Set out exactly every line of the entries below, starting at the line that holds "left shoulder: (57, 75)" and stopping after the line that holds "left ankle: (56, 160)".

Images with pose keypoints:
_ _ _ _
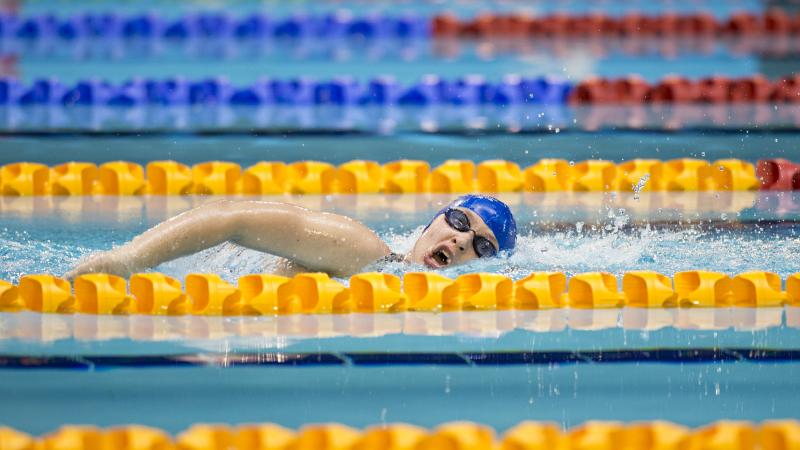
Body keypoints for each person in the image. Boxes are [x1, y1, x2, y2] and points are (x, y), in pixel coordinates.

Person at [66, 194, 517, 279]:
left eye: (481, 247)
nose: (461, 242)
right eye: (460, 224)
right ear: (431, 225)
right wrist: (128, 259)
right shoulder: (363, 253)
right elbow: (233, 216)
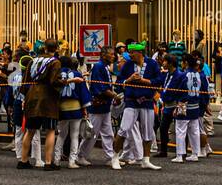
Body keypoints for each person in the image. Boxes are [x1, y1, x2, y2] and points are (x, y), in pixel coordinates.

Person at [116, 42, 162, 170]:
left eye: (132, 52)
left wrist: (145, 81)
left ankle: (146, 160)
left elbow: (159, 80)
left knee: (148, 133)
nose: (130, 55)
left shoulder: (152, 64)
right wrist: (129, 80)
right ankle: (115, 157)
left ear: (140, 53)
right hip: (131, 101)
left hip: (147, 101)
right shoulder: (128, 65)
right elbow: (119, 82)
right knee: (124, 129)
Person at [19, 40, 62, 171]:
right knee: (50, 130)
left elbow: (25, 81)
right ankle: (48, 162)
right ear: (57, 49)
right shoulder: (55, 62)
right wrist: (67, 81)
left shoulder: (33, 60)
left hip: (32, 95)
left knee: (30, 130)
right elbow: (54, 81)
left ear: (44, 48)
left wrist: (23, 98)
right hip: (47, 98)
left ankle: (23, 160)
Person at [79, 46, 120, 169]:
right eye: (111, 54)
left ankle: (110, 157)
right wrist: (114, 95)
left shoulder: (104, 67)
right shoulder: (98, 67)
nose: (114, 56)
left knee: (108, 133)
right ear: (104, 55)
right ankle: (80, 155)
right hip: (98, 106)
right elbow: (99, 88)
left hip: (104, 106)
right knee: (92, 132)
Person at [170, 53, 208, 163]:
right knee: (194, 130)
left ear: (186, 63)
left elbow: (178, 90)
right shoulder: (199, 75)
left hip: (184, 105)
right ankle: (195, 153)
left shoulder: (183, 75)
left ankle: (179, 155)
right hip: (195, 105)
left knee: (181, 130)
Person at [53, 55, 90, 168]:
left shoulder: (57, 75)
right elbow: (83, 93)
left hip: (62, 108)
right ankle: (71, 161)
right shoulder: (77, 74)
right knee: (74, 135)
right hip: (76, 108)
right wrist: (85, 109)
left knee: (61, 135)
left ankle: (56, 160)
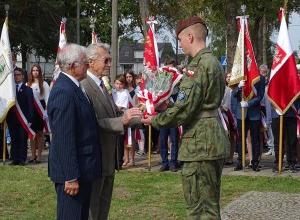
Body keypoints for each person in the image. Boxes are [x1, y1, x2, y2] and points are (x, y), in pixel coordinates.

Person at [142, 16, 229, 219]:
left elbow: (186, 110)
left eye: (180, 40)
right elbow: (198, 104)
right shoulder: (214, 62)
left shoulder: (196, 67)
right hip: (212, 137)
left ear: (190, 37)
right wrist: (169, 106)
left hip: (200, 144)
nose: (180, 45)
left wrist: (154, 119)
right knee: (210, 203)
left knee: (199, 209)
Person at [81, 42, 142, 220]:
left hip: (108, 158)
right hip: (95, 158)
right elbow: (92, 122)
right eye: (106, 60)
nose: (109, 63)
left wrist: (143, 117)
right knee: (93, 208)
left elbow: (115, 113)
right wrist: (121, 120)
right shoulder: (84, 86)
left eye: (110, 59)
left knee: (103, 206)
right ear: (91, 62)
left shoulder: (102, 85)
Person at [47, 43, 102, 220]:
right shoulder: (64, 91)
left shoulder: (74, 87)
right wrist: (70, 177)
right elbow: (64, 138)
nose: (88, 66)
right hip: (72, 175)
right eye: (85, 63)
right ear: (72, 66)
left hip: (83, 170)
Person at [233, 74, 265, 172]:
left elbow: (260, 96)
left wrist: (248, 103)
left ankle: (255, 162)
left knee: (255, 138)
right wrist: (238, 87)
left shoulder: (260, 78)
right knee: (240, 139)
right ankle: (240, 161)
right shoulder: (239, 74)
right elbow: (234, 95)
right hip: (241, 113)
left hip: (254, 112)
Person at [6, 68, 34, 166]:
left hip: (24, 120)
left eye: (18, 74)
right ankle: (15, 159)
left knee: (22, 139)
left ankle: (22, 159)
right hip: (11, 119)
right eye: (15, 75)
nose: (16, 76)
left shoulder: (28, 90)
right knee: (14, 140)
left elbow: (31, 106)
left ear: (22, 76)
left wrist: (30, 119)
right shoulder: (10, 90)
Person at [27, 64, 50, 163]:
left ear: (39, 72)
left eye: (37, 70)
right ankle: (32, 155)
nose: (35, 72)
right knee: (32, 134)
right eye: (33, 70)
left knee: (40, 133)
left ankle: (39, 155)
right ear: (31, 72)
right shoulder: (28, 84)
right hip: (30, 110)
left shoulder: (44, 84)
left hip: (40, 110)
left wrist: (46, 111)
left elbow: (48, 98)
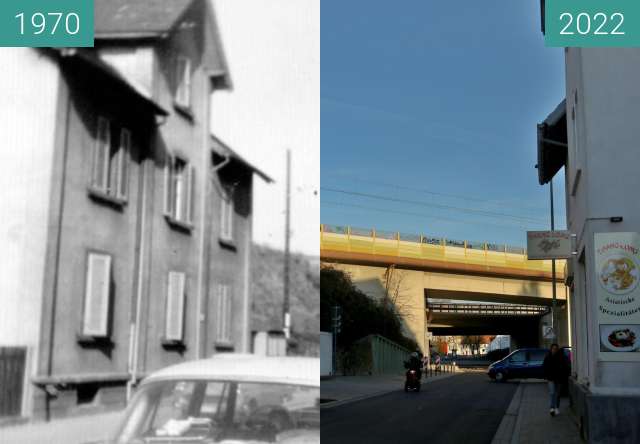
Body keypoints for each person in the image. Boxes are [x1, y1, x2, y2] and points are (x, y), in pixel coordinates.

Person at [543, 343, 570, 416]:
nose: (554, 350)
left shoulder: (561, 358)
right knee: (552, 393)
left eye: (556, 349)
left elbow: (565, 368)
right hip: (551, 378)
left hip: (559, 379)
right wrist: (546, 376)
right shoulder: (547, 357)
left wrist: (564, 376)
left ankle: (556, 407)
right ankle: (552, 408)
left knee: (557, 394)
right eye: (553, 349)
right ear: (551, 349)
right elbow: (544, 367)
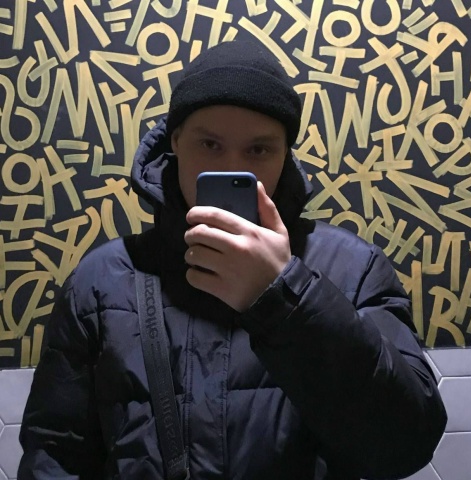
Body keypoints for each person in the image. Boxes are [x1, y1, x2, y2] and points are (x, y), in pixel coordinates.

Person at [18, 40, 446, 480]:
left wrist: (284, 297)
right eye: (210, 144)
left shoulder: (353, 269)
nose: (231, 167)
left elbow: (406, 444)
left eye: (259, 150)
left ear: (285, 154)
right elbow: (55, 456)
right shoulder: (101, 279)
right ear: (175, 141)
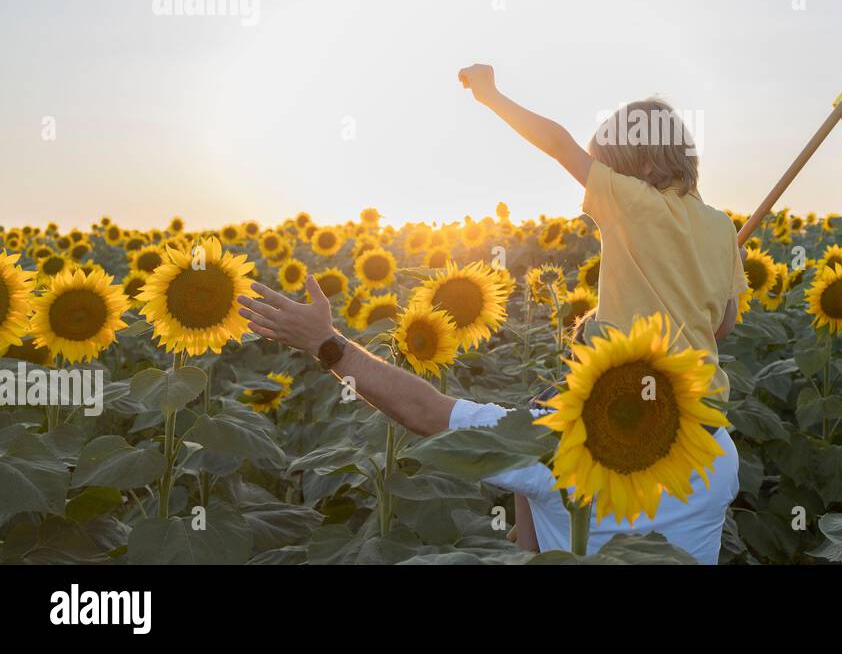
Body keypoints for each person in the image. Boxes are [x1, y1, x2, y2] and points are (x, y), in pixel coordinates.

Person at [236, 65, 747, 562]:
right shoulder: (722, 230)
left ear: (646, 169)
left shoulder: (631, 202)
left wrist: (491, 95)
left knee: (530, 438)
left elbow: (557, 142)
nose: (597, 188)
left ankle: (526, 550)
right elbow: (720, 324)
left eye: (608, 168)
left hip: (604, 437)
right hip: (703, 435)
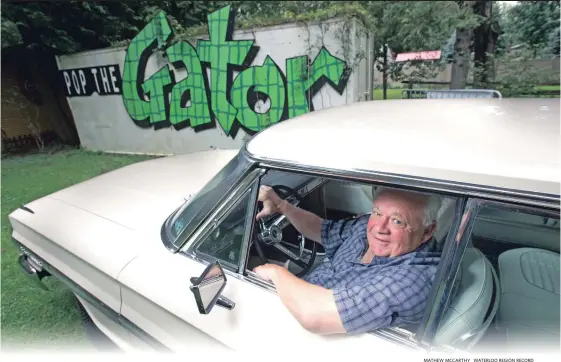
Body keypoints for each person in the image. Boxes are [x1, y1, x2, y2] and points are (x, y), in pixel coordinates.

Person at [253, 185, 443, 335]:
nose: (379, 228)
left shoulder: (412, 280)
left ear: (427, 231)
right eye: (377, 212)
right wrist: (281, 206)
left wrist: (275, 273)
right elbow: (321, 229)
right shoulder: (365, 225)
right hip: (297, 301)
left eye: (397, 221)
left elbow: (313, 315)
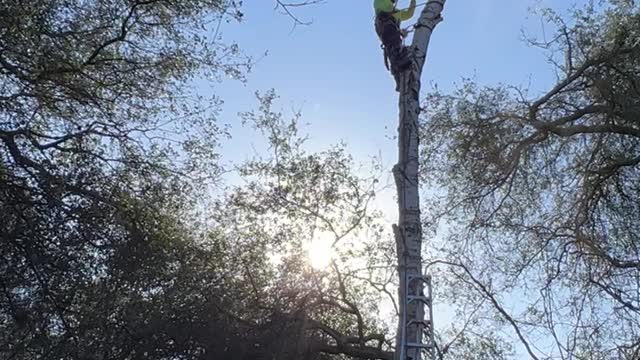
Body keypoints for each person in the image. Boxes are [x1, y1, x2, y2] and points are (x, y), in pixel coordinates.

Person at [374, 0, 417, 86]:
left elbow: (409, 14)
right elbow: (383, 7)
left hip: (391, 32)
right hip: (386, 28)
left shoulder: (397, 12)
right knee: (394, 46)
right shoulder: (380, 3)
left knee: (395, 48)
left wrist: (413, 1)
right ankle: (398, 66)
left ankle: (398, 77)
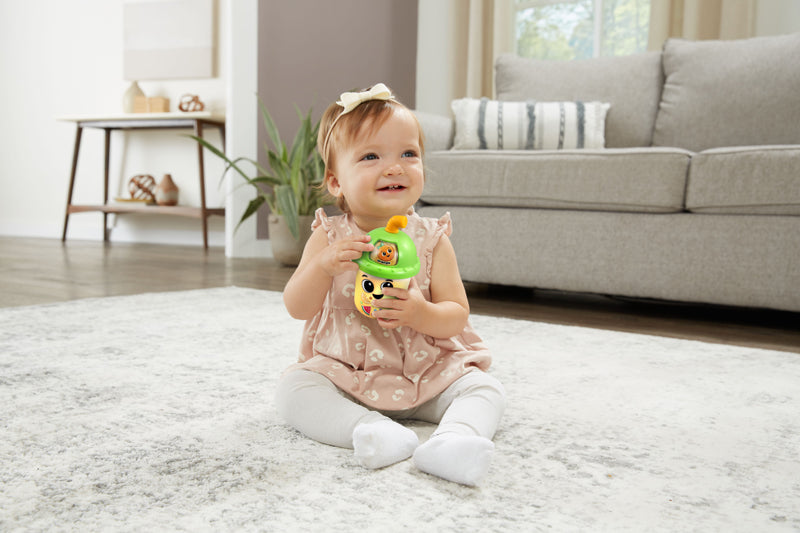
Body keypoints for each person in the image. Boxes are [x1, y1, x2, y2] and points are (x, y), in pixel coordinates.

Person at [276, 83, 506, 486]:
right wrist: (323, 268)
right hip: (348, 374)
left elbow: (456, 316)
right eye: (370, 156)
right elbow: (297, 307)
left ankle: (453, 442)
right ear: (335, 182)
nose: (395, 166)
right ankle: (369, 430)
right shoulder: (329, 237)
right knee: (294, 389)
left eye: (408, 154)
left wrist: (420, 312)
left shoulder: (432, 238)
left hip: (428, 373)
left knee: (484, 389)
_ _ _ _
* [The completed task]:
left shoulder: (57, 75)
right elbow: (83, 93)
left hip: (62, 108)
right ankle: (71, 161)
right shoulder: (77, 74)
right knee: (74, 135)
right hip: (76, 108)
right wrist: (85, 109)
left knee: (61, 135)
left ankle: (56, 160)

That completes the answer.